The first thing I did was to build what I almost always do when I learn a new web app tech stack - build the tried and tested to-do list application. This is for many reasons, firstly it needs a simple RESFUL API structure, utilises a database, and applies the crud cycle to Create, Read, Update and Delete the content - a full stack application!

The more I researched about creating this, I found that a common tech stack using Node in this application was referred to as the PERN stack using PostgreSQL as the database, Express for the back end framework, React for the front end framework, and Node for creating the JavaScript runtime environment.

After wresting the intricacies of this tech stack, it YET AGAIN became apparent that Makers really laid the foundation for me being able to absorb this new technology.

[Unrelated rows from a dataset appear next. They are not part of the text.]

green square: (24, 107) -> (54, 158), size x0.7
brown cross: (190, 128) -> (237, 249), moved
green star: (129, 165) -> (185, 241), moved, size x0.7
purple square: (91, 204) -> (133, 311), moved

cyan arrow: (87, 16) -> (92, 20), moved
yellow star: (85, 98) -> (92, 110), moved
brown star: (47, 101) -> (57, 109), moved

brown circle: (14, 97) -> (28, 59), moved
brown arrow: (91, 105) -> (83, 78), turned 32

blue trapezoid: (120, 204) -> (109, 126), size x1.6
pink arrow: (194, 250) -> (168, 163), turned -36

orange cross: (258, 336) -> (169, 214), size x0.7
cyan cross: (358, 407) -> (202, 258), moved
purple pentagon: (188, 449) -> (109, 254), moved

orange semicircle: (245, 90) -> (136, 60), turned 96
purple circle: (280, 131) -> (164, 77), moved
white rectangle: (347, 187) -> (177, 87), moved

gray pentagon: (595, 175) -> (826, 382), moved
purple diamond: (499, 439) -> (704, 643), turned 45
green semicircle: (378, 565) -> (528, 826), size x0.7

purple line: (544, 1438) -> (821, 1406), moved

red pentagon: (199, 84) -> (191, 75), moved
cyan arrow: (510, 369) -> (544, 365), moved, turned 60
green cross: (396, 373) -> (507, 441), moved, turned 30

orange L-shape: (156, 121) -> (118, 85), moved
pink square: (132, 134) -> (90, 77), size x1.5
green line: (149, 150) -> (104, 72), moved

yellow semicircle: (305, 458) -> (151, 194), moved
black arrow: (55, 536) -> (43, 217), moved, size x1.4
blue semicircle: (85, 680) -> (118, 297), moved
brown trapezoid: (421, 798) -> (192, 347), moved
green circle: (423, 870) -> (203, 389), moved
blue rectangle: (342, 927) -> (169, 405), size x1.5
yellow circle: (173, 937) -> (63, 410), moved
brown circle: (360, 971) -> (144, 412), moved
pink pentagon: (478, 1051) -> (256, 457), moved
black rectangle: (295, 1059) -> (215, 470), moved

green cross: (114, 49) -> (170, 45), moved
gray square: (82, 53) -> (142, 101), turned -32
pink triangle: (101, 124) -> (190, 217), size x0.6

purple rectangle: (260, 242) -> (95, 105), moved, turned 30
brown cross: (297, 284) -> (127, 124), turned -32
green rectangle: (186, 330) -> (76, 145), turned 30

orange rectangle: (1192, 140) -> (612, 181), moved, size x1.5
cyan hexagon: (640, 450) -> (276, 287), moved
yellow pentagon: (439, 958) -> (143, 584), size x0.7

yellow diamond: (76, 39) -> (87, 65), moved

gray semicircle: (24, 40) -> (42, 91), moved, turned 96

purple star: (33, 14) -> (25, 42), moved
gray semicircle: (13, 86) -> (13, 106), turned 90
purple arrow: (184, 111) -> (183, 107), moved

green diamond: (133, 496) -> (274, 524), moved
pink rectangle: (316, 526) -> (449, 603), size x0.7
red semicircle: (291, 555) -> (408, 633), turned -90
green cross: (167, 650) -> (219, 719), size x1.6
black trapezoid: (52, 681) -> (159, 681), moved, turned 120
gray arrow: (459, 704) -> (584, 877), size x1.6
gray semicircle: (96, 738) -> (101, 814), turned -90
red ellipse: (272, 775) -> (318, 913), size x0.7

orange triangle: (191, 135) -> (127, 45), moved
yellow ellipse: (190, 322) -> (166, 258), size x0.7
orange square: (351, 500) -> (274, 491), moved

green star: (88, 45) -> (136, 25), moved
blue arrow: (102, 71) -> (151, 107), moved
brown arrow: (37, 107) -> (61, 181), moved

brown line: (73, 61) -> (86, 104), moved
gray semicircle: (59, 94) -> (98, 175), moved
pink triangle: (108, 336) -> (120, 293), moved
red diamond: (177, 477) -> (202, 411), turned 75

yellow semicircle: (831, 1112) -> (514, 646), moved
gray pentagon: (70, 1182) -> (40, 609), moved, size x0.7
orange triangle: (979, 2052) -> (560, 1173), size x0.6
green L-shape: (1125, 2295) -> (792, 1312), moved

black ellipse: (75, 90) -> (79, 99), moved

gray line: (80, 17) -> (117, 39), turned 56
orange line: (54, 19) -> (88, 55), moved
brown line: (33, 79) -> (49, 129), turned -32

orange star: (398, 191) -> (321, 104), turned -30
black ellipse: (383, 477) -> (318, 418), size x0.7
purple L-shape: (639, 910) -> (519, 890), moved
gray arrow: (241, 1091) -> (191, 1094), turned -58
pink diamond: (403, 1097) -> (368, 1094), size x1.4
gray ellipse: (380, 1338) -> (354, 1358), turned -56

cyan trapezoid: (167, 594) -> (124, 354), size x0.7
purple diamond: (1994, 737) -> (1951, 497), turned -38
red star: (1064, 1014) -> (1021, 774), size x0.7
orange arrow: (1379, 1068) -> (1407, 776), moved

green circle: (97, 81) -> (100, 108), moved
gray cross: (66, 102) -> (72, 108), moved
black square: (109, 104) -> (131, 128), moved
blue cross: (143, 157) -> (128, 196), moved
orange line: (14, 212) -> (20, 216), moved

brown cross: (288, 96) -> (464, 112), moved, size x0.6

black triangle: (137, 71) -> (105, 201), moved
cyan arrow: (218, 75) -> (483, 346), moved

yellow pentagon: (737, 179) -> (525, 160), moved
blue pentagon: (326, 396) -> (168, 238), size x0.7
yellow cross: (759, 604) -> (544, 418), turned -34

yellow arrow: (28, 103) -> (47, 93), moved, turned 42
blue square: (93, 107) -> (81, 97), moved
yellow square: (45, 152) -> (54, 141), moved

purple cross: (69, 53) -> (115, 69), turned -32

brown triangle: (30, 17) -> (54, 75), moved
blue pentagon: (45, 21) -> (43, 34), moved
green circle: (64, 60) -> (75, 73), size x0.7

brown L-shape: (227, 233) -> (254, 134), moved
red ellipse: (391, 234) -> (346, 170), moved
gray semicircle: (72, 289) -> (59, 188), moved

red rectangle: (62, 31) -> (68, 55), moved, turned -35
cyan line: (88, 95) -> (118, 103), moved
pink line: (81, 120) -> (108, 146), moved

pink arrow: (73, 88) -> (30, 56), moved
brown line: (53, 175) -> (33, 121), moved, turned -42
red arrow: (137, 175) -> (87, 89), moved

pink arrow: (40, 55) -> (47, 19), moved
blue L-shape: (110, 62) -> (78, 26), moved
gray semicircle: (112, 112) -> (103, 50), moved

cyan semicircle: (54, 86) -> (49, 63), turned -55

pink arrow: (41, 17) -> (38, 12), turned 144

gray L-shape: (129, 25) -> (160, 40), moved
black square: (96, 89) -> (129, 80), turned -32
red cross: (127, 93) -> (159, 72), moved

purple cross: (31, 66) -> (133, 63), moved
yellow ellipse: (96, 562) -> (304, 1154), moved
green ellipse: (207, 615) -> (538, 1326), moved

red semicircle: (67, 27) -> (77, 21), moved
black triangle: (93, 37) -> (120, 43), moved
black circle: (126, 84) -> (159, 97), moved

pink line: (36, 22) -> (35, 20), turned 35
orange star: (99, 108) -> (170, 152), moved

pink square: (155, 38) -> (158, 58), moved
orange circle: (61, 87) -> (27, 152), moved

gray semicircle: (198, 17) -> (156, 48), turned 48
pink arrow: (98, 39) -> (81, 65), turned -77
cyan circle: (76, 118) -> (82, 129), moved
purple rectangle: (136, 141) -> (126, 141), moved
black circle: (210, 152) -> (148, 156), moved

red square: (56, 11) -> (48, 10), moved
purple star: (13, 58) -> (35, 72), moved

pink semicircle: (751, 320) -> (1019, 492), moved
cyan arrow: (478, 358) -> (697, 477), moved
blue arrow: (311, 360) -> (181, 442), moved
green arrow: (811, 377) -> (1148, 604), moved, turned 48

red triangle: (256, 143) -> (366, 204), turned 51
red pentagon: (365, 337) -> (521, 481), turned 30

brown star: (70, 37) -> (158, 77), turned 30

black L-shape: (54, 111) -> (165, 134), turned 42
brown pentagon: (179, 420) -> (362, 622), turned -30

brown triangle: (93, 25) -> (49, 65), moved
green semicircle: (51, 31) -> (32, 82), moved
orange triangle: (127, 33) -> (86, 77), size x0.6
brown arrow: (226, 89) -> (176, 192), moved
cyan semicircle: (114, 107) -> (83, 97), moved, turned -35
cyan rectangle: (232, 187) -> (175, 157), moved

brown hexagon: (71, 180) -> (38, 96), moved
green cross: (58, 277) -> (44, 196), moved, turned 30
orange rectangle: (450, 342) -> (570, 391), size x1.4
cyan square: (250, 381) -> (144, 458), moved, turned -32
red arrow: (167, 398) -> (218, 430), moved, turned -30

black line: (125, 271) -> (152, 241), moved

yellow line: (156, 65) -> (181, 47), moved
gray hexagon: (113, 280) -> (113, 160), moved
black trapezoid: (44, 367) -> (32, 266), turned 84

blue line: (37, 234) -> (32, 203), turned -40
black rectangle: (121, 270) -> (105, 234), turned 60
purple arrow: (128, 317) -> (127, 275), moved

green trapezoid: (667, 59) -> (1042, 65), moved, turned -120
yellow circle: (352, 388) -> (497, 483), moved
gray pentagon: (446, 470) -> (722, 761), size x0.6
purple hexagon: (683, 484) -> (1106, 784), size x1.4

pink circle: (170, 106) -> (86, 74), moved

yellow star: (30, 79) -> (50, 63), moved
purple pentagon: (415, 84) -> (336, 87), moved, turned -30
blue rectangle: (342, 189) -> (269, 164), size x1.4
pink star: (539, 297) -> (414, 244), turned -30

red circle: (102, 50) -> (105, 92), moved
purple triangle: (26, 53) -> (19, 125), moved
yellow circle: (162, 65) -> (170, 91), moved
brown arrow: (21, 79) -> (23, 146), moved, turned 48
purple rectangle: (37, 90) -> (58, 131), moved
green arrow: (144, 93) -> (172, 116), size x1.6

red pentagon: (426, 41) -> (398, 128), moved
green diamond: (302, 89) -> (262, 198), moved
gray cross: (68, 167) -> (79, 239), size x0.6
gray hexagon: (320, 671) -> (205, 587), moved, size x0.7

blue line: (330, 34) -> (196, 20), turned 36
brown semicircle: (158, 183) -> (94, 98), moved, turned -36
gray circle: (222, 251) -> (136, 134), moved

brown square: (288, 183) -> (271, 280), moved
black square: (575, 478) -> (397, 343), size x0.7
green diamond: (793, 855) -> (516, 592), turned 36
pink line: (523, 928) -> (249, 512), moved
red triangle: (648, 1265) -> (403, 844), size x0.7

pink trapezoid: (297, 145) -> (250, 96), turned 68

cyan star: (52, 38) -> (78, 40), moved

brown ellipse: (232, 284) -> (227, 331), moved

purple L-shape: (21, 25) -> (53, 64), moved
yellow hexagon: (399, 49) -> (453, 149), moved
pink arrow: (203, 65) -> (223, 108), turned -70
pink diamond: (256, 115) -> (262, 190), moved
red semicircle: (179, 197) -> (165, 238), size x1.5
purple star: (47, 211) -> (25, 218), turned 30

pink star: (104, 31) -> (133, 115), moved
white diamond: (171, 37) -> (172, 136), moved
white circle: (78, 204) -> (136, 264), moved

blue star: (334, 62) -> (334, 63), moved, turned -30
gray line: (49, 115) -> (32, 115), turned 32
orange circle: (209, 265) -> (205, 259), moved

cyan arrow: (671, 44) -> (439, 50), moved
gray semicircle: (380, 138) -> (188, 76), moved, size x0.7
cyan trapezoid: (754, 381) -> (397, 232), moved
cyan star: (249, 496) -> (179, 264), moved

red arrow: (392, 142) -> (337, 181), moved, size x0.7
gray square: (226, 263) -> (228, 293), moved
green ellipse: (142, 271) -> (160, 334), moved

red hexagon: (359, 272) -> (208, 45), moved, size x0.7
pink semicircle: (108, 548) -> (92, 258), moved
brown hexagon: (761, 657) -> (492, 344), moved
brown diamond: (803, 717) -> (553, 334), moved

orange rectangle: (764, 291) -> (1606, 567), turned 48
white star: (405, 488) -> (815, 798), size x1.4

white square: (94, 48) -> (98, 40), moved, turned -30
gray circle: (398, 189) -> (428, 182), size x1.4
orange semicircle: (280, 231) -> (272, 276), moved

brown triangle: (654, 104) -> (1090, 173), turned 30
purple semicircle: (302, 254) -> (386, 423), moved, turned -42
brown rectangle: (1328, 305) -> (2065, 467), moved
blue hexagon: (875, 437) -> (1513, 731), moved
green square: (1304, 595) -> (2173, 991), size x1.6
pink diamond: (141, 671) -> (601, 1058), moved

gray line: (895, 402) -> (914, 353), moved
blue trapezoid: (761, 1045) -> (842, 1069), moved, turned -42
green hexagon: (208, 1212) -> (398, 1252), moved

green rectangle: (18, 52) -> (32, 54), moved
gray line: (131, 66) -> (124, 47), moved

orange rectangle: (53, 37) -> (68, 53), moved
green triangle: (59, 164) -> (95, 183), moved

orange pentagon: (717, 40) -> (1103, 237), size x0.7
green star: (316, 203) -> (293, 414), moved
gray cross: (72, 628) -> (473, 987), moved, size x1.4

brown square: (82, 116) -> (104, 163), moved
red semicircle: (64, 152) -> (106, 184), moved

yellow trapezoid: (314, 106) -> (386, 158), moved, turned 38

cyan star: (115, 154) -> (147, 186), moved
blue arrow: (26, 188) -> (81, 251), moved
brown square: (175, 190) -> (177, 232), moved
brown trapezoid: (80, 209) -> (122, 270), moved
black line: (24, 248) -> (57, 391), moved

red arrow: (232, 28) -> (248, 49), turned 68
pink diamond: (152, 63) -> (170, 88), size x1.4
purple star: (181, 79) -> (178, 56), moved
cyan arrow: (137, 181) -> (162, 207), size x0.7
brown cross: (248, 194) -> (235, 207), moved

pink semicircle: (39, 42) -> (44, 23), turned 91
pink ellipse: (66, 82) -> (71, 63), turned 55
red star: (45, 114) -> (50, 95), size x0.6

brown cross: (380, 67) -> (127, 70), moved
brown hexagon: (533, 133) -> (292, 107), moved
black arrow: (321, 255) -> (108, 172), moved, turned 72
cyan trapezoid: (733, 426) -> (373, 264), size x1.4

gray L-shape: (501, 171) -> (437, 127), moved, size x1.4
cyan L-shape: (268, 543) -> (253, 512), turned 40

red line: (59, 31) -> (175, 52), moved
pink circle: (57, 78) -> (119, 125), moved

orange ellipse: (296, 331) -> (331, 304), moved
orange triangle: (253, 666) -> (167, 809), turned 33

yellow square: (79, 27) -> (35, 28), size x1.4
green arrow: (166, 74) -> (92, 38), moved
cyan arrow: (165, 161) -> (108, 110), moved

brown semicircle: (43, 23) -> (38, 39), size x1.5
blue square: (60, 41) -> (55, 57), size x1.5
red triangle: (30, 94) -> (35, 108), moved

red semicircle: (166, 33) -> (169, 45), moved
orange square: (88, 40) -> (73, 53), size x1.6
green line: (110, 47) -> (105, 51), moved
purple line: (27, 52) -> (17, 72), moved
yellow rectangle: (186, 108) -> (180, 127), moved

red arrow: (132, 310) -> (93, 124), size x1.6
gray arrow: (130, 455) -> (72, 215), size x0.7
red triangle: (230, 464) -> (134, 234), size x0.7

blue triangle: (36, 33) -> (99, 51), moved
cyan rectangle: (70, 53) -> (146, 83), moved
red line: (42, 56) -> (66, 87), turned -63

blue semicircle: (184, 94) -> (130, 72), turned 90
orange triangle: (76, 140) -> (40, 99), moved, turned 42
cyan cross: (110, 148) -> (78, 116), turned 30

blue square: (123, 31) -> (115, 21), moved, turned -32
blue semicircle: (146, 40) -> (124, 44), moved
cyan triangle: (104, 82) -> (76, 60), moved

It all had a strange likeness to its 'Ruby starter kit' tech that i had learnt, and after identifying the syntaxes it was basically same same but different....marvellous.

The next stage for me is creating a Twitter clone using the same stack (yes a bit cliche, but it really does help the learning process!) except this time I am using the Jest and Enzyme libraries to TDD the application.This will be my next few days, then I hope to start a new project with Asia and Nic, using this newfound tech stack. Fingers crossed it will be as successful as the Covid Project!

As always stay safe during these crazy times!